Raw data:
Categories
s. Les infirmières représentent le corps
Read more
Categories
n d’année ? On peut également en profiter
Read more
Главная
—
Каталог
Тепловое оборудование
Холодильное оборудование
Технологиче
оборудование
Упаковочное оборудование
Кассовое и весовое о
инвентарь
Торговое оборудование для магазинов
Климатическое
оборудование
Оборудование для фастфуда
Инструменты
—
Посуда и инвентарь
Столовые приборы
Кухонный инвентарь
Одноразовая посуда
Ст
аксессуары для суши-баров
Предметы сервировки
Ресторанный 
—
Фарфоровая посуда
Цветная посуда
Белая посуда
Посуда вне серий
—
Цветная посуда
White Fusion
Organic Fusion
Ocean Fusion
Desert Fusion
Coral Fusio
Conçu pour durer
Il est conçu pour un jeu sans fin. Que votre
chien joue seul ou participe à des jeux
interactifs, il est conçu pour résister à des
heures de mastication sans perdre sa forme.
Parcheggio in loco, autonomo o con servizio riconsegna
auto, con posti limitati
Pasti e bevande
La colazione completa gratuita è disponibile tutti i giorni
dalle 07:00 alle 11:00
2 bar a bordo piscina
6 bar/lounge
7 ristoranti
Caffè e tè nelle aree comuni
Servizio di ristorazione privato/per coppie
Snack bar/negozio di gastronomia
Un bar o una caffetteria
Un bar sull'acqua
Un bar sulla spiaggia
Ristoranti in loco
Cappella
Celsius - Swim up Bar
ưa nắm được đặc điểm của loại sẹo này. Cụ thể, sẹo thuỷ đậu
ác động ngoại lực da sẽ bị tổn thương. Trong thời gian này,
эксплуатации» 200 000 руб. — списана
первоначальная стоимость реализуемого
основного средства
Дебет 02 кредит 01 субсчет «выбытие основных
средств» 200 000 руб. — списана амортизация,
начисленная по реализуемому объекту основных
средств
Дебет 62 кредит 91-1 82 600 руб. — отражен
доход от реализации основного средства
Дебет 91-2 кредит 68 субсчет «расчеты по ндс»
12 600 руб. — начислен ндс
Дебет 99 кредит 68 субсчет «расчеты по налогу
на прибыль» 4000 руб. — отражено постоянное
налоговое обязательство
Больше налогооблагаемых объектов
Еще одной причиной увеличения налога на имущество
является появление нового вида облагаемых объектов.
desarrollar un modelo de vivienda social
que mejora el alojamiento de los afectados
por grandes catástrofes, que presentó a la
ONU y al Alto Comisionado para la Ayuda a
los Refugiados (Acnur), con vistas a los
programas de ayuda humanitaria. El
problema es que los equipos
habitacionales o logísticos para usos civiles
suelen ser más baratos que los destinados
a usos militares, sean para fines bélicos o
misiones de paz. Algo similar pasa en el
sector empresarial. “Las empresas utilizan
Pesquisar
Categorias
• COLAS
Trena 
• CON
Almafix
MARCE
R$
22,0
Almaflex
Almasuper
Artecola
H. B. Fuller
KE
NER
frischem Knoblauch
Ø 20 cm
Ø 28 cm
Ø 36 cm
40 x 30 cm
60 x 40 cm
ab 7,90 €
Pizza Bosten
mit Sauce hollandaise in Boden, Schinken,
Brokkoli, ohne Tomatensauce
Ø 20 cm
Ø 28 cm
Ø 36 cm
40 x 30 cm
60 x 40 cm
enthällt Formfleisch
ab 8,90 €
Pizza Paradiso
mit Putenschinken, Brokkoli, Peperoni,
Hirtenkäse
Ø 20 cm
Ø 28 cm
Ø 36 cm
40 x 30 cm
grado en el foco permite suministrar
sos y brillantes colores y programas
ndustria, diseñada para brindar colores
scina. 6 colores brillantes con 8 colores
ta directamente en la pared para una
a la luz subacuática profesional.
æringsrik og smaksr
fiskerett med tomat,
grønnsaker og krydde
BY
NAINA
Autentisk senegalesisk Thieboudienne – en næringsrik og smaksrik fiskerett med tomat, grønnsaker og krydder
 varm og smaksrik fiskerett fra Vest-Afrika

What is needed: Reproduce the stretch of the records from the start through the line containing "Celsius - Swim up Bar", swapping "Read more" for "Learn more" and leaving everything else unchanged. Give only those lines.

Answer for this exercise:
Categories
s. Les infirmières représentent le corps
Learn more
Categories
n d’année ? On peut également en profiter
Learn more
Главная
—
Каталог
Тепловое оборудование
Холодильное оборудование
Технологиче
оборудование
Упаковочное оборудование
Кассовое и весовое о
инвентарь
Торговое оборудование для магазинов
Климатическое
оборудование
Оборудование для фастфуда
Инструменты
—
Посуда и инвентарь
Столовые приборы
Кухонный инвентарь
Одноразовая посуда
Ст
аксессуары для суши-баров
Предметы сервировки
Ресторанный 
—
Фарфоровая посуда
Цветная посуда
Белая посуда
Посуда вне серий
—
Цветная посуда
White Fusion
Organic Fusion
Ocean Fusion
Desert Fusion
Coral Fusio
Conçu pour durer
Il est conçu pour un jeu sans fin. Que votre
chien joue seul ou participe à des jeux
interactifs, il est conçu pour résister à des
heures de mastication sans perdre sa forme.
Parcheggio in loco, autonomo o con servizio riconsegna
auto, con posti limitati
Pasti e bevande
La colazione completa gratuita è disponibile tutti i giorni
dalle 07:00 alle 11:00
2 bar a bordo piscina
6 bar/lounge
7 ristoranti
Caffè e tè nelle aree comuni
Servizio di ristorazione privato/per coppie
Snack bar/negozio di gastronomia
Un bar o una caffetteria
Un bar sull'acqua
Un bar sulla spiaggia
Ristoranti in loco
Cappella
Celsius - Swim up Bar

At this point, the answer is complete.